# animiertes GIF komprimieren



## obsession (13. Juli 2005)

Hallo Leute , 
suche schon seite einigen Tagen/Wochen, wie man ein animiertes GIF komprimieren kann ohne den Farbverlust, das beudeutet ( mein gif welches ich erstellt habe ist jetzt auf 209KB (Original ohne Optimierung), ich brauche aber diesen mit 150KB.. habe schon in ImageReady vieles versucht, wie z.b selektiv, auf 64 farben reduziert, difussion ...jetzt sind da solche Punkte da HIER  

wie kann ich es noch einstellen damit die Verläufe normal dargestellt werden, und nicht mit solchen Punkten, vielleicht hat jemand eine Idee dazu oder kennt jemand ein Programm, mit diesem GIF-Bilder komprimiert? 
müsste doch eins geben? oder?!..    

werde dankbar sein für jede kleine Hilfe!    

Gruß Obsession


----------



## Onkel Jürgen (13. Juli 2005)

*GIFlig*

Also,

Verläufe sind nur dann fließend und ohne einzeln erkennbare Pixel, wenn sie aus genug einzelnen Farbabstufungen bestehen - die Du ja nicht haben willst, da die Datei dann zu groß wird.
Wenn Du einen Verlaufssteifen aber aus nur wenigen Farben erzeugen willst, entstehen zwangsläufig Kanten von einer Farbe zu nächsten.

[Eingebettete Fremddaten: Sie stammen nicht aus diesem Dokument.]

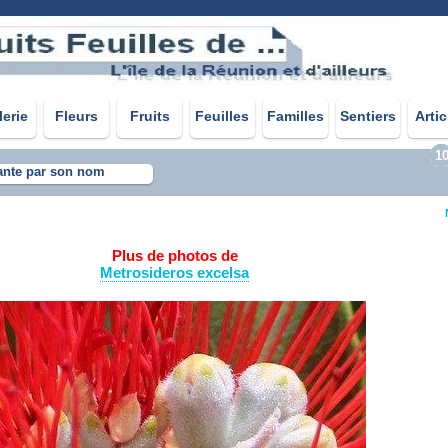
lerie
Fleurs
Fruits
Feuilles
Familles
Sentiers
Artic
1
ante par son nom
Plus de photos de
Metrosideros excelsa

Phothoshop und Imageready versuchen das möglichst zu kaschieren, indem die Übergänge von einer Farbe zur nächsten aufgepixelt ineinander vermengt werden - das sind die Punkte, die Dich so stören. Wenn Du die Option "Dither" oder "Diffusion" (weiß grad' nicht, wie's in IR genannt wird) auf Null stellst, werden die wenigen Farben Deines Verlaufs als Blöcke nebeneinander gesetzt - was dann aber nur noch vage an einen Verlauf erinnert.
Mein Vorschlag ist von Hand nachzukorrigieren: wenn Du die pixeligen Übergänge von Hand malst, können sie recht harmonisch werden und weniger störend. An der Schwelle von einer Farbe zur nächsten hast Du ein Schachbrettmuster; in Richtung der jeweiligen Farbe dünnt sich die entsprechende Nachbarfarbe dann gleichmäßig aus.
Hoffe, es ist verständlich, was ich versuche zu erklären. Es macht Arbeit, ist aber die optimale Lösung, wenn Du mit nur wenigen Farben einen GIF-Verlauf erzeugen willst.


----------



## Martin Schaefer (13. Juli 2005)

Hi,

leider habe ich nur diesen Ausschnitt deines Bildes gesehen und kann nicht beurteilen,
was noch so an unterschiedlichen Farben in deinem animierten Gif ist und was sich wie
und wo bewegt.

Aber eine zusätzliche Optimierungsmöglichkeit habe ich in einem Videotutorial erklärt.
Vielleicht hilft es dir weiter.

Kurz zur Erklärung hier:
GIFs werden insbesondere dadurch kleiner, dass man die Zahl der insgesamt verwendeten
Farben reduziert. Insoweit nichts Neues für dich. Aber welche Farben aus deinem Bild
werden in die GIF-Palette übernommen? Wie kann man selbst diese Gewichtung steuern
bei der Auswahl der Farben?
Wenn dir z.B. dieser eine Verlauf besonders wichtig ist und dafür die Zahl der Farben in
den anderen Bildteilen ruhig etwas niedriger sein darf, dann ist mein Videotutorial für dich
das Richtige.

http://www.tutorials.de/tutorials77755.html

Viel Erfolg
Martin


----------



## obsession (24. Juli 2005)

ich konnte es nicht bearbeiten , da ich im Urlaub war..etschuldigung  
da mit der pixelkruste habe ich  nicht hinbekommen ..trotzdem danke an alle


----------